§ Task item: The exercise asks you to copy every line below in which "spectra" appears.

Records from a data collection
[Start of Attachment]

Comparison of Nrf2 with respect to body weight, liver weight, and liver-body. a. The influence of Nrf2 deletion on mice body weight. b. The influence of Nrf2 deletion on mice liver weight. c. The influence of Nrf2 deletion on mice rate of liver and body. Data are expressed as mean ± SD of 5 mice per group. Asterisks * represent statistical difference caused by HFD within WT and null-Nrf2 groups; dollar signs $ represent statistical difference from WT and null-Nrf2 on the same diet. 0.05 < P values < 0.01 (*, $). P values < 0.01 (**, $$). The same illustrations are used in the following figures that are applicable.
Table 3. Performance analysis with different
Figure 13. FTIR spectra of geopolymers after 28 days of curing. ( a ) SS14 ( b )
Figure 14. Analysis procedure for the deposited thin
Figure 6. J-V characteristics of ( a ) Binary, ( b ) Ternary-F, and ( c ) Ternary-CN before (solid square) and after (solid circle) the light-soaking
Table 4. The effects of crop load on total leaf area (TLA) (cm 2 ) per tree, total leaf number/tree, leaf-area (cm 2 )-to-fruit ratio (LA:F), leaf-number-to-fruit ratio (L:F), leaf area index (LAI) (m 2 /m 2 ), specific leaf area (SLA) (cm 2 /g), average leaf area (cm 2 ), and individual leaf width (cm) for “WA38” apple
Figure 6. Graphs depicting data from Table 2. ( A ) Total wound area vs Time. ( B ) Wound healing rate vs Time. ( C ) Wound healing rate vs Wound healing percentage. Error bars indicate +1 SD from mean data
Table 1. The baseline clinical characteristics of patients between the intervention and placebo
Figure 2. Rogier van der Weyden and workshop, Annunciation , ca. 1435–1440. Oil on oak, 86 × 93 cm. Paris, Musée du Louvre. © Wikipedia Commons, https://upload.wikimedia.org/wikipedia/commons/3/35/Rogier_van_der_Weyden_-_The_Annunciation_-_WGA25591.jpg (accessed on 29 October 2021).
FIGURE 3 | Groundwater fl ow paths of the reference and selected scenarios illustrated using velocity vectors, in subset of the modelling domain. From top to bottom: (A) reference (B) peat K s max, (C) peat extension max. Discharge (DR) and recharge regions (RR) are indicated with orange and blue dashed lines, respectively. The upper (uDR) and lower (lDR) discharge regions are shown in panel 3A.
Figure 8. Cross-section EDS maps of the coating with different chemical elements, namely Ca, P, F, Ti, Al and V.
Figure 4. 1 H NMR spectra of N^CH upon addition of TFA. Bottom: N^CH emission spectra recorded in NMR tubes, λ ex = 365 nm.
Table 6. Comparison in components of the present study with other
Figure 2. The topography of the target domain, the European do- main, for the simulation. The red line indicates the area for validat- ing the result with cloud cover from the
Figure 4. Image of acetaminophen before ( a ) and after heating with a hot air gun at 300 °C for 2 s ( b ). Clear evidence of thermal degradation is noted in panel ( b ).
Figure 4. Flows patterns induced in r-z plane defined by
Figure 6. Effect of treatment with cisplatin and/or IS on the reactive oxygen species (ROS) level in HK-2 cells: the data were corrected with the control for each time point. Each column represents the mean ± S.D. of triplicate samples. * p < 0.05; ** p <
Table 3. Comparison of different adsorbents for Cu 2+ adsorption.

[End of Attachment]

§ Written answer:
Figure 13. FTIR spectra of geopolymers after 28 days of curing. ( a ) SS14 ( b )
Figure 4. 1 H NMR spectra of N^CH upon addition of TFA. Bottom: N^CH emission spectra recorded in NMR tubes, λ ex = 365 nm.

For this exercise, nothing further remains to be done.